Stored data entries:
▬▬▬
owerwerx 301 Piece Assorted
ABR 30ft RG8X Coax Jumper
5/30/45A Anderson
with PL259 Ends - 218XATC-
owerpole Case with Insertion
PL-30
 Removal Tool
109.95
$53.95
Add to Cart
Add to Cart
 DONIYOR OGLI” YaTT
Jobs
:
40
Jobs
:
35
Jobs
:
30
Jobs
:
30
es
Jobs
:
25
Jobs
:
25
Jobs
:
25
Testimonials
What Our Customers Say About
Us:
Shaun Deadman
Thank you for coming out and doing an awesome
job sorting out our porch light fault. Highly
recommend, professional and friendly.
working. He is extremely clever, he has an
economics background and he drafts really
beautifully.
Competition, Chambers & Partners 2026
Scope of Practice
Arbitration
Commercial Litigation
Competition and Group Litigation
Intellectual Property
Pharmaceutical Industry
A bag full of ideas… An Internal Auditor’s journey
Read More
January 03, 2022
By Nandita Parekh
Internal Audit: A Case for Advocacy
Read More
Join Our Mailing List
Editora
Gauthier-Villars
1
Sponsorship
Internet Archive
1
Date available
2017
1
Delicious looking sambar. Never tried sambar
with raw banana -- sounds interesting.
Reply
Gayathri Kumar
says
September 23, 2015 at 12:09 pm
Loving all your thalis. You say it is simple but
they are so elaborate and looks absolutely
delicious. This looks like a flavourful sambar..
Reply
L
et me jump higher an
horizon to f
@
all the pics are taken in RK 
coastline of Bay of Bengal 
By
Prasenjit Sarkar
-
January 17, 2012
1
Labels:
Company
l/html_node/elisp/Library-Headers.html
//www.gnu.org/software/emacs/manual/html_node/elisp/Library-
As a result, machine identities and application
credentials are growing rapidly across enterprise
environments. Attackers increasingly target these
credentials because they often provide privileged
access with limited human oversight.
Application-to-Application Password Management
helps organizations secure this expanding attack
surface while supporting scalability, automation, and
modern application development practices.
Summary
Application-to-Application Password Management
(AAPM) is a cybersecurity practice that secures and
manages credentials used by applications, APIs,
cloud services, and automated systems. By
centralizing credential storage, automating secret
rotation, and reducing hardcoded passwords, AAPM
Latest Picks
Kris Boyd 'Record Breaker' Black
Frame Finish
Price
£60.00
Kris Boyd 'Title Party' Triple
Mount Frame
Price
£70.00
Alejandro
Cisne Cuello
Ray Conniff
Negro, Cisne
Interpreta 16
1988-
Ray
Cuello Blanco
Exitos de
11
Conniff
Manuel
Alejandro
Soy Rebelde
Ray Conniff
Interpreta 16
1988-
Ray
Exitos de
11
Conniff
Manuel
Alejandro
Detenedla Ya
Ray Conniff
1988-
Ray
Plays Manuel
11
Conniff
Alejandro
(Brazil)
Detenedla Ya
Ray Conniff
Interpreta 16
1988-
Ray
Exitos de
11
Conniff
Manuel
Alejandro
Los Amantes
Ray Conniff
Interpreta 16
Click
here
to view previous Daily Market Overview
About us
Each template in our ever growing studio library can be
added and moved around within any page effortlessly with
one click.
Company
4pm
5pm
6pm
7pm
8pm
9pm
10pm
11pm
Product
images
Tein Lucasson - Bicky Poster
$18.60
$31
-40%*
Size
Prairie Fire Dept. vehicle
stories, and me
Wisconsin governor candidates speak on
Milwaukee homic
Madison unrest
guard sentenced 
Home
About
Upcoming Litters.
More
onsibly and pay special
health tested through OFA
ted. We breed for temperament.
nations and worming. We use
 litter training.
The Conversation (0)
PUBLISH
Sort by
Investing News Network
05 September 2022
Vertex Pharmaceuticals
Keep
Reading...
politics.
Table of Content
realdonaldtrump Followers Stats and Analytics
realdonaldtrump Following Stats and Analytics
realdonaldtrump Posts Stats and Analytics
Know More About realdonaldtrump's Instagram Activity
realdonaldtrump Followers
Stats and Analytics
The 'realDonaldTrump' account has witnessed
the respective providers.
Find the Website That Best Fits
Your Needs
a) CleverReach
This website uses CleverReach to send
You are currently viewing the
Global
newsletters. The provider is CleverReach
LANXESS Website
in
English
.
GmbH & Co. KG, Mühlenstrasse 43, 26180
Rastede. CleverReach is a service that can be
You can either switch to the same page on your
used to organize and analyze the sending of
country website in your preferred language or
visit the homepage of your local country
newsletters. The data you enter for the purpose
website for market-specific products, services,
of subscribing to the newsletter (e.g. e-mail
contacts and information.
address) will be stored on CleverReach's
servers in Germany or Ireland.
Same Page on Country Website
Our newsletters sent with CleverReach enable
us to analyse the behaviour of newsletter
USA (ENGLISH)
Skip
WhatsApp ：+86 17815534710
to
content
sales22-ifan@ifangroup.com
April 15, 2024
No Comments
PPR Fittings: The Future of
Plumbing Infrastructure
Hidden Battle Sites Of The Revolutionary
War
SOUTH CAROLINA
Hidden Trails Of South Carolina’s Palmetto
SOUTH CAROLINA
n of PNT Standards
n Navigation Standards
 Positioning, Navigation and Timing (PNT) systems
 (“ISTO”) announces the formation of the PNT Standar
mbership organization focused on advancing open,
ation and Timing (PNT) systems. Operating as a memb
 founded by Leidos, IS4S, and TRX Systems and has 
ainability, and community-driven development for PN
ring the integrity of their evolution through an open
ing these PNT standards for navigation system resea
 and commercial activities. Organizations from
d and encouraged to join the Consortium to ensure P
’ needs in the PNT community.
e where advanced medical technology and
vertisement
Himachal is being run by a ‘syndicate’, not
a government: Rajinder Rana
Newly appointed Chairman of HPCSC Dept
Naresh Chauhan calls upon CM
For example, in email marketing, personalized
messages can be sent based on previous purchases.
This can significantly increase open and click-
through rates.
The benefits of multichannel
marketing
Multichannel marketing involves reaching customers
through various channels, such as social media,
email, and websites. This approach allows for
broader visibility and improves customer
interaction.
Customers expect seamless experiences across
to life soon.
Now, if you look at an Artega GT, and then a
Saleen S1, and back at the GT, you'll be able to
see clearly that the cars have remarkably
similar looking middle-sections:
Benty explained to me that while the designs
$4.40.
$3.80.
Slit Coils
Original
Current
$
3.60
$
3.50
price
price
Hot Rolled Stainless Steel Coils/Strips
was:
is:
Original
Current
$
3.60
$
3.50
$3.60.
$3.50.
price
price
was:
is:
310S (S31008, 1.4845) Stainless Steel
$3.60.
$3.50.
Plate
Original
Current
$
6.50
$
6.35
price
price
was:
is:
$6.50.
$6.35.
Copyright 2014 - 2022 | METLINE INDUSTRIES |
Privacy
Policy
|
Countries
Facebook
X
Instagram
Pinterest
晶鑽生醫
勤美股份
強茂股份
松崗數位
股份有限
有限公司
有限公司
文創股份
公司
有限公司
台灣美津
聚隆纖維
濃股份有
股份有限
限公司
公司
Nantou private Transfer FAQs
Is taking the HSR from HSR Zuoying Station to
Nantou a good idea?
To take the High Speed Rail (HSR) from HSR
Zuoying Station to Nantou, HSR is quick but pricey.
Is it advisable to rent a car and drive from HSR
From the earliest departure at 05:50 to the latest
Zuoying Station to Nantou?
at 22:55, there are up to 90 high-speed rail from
▬▬▬
• [WHAT TO WORK ON]:
Above are some records; copy exactly the lines from the one with "(AAPM) is a" through the one with "onsibly and pay special", both included, and no others.

• [OUTPUT]:
(AAPM) is a cybersecurity practice that secures and
manages credentials used by applications, APIs,
cloud services, and automated systems. By
centralizing credential storage, automating secret
rotation, and reducing hardcoded passwords, AAPM
Latest Picks
Kris Boyd 'Record Breaker' Black
Frame Finish
Price
£60.00
Kris Boyd 'Title Party' Triple
Mount Frame
Price
£70.00
Alejandro
Cisne Cuello
Ray Conniff
Negro, Cisne
Interpreta 16
1988-
Ray
Cuello Blanco
Exitos de
11
Conniff
Manuel
Alejandro
Soy Rebelde
Ray Conniff
Interpreta 16
1988-
Ray
Exitos de
11
Conniff
Manuel
Alejandro
Detenedla Ya
Ray Conniff
1988-
Ray
Plays Manuel
11
Conniff
Alejandro
(Brazil)
Detenedla Ya
Ray Conniff
Interpreta 16
1988-
Ray
Exitos de
11
Conniff
Manuel
Alejandro
Los Amantes
Ray Conniff
Interpreta 16
Click
here
to view previous Daily Market Overview
About us
Each template in our ever growing studio library can be
added and moved around within any page effortlessly with
one click.
Company
4pm
5pm
6pm
7pm
8pm
9pm
10pm
11pm
Product
images
Tein Lucasson - Bicky Poster
$18.60
$31
-40%*
Size
Prairie Fire Dept. vehicle
stories, and me
Wisconsin governor candidates speak on
Milwaukee homic
Madison unrest
guard sentenced 
Home
About
Upcoming Litters.
More
onsibly and pay special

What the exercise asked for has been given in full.